#### PROVIDED DATA

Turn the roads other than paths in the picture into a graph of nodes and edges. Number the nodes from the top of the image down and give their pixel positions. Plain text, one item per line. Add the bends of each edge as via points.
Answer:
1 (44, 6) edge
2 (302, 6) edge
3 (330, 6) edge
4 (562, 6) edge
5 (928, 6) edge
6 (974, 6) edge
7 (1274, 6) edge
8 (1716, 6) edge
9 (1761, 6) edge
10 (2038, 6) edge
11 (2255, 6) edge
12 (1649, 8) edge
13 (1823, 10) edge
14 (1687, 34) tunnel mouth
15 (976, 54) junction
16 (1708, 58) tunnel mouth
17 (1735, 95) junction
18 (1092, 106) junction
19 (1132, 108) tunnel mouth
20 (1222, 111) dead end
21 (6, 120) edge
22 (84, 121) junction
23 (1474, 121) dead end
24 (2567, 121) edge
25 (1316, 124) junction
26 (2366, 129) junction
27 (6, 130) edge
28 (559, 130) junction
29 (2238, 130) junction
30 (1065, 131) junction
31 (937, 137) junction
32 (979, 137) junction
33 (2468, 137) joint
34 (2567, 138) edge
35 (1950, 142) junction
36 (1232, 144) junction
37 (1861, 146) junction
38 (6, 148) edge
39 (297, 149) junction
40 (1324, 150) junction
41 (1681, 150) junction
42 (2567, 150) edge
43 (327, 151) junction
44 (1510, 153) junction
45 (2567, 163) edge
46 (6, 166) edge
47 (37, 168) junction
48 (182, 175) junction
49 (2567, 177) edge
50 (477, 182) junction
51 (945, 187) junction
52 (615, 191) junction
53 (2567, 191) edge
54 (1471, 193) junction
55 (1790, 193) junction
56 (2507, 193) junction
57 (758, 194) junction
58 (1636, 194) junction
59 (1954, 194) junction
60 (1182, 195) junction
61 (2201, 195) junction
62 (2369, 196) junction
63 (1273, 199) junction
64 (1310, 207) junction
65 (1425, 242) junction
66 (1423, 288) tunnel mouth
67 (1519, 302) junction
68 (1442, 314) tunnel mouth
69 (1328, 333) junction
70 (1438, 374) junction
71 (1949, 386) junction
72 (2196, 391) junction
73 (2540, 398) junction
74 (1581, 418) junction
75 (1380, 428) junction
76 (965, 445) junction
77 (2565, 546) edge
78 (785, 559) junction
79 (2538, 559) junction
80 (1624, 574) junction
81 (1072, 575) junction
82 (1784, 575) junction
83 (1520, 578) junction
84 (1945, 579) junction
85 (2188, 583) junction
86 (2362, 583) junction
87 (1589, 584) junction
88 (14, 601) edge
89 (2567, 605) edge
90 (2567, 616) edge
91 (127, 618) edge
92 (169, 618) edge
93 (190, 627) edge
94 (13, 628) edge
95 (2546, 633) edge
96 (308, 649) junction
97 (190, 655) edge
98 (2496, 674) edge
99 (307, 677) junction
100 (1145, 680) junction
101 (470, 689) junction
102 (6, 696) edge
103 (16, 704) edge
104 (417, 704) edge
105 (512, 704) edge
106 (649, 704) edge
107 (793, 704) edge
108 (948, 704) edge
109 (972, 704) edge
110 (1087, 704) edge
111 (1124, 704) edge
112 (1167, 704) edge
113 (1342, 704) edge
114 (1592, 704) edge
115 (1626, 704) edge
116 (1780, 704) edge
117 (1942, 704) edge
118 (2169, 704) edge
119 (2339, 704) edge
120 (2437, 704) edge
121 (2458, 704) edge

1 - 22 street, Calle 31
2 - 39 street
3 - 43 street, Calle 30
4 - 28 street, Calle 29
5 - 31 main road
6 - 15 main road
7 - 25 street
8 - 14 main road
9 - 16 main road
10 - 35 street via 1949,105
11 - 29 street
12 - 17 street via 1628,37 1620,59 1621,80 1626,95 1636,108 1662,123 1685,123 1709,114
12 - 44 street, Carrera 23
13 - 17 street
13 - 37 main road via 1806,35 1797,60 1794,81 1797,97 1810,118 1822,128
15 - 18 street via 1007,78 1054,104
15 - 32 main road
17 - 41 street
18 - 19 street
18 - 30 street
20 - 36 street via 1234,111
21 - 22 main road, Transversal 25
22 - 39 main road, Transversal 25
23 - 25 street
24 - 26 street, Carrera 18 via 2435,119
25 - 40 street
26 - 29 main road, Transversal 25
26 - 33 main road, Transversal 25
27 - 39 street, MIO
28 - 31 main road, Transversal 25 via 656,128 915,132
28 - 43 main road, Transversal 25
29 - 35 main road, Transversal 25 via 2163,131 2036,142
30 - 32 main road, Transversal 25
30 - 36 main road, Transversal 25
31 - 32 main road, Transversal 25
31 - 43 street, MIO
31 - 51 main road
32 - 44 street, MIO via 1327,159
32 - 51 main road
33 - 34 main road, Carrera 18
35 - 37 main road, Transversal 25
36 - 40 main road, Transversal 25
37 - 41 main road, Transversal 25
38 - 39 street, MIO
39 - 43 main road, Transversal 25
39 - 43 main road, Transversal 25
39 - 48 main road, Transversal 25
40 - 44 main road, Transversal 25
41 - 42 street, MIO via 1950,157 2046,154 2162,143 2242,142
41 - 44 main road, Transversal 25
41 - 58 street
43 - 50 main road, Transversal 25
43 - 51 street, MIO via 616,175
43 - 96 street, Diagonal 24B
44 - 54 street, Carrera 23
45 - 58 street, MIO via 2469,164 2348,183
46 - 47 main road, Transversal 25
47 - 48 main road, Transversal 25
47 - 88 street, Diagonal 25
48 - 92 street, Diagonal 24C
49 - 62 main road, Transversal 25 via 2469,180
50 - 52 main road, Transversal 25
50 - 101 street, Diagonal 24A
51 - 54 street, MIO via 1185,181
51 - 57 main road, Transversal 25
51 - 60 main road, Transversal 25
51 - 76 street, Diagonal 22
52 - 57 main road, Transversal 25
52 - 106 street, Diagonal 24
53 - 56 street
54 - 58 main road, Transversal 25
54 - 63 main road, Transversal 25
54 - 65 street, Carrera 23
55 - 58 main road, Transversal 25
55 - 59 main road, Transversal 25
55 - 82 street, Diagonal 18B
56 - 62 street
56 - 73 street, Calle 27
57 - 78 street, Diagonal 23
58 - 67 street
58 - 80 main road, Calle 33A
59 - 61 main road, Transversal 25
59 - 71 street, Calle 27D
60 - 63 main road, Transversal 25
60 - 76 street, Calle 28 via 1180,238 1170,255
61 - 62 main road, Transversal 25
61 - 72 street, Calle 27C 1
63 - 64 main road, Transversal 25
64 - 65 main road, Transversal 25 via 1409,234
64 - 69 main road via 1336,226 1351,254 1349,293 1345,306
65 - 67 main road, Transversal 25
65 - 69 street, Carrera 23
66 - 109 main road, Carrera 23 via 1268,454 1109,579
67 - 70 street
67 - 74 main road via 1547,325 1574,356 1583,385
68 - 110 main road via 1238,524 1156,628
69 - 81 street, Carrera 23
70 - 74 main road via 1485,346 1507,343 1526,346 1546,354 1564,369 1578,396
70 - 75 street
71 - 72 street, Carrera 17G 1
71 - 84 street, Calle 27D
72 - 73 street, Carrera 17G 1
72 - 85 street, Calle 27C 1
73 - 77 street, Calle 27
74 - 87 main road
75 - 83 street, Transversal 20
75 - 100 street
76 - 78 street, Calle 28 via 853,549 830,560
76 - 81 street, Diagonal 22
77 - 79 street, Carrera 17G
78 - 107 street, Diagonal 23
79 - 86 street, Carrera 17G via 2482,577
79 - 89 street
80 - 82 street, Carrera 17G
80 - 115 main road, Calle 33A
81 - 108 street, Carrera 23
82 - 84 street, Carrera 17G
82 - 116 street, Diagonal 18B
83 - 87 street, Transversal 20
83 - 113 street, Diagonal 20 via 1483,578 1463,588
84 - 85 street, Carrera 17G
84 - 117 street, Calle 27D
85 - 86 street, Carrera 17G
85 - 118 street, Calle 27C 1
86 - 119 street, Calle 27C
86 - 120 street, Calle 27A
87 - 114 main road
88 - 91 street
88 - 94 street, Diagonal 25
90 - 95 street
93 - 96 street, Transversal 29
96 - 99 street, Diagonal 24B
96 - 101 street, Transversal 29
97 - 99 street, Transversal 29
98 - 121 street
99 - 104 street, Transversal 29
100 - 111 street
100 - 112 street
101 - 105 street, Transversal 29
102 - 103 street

########

**TASK DESCRIPTION:**
Using the material above, return each line in which the word "mouth" occurs.

**SOLUTION TO THIS TASK:**
14 (1687, 34) tunnel mouth
16 (1708, 58) tunnel mouth
19 (1132, 108) tunnel mouth
66 (1423, 288) tunnel mouth
68 (1442, 314) tunnel mouth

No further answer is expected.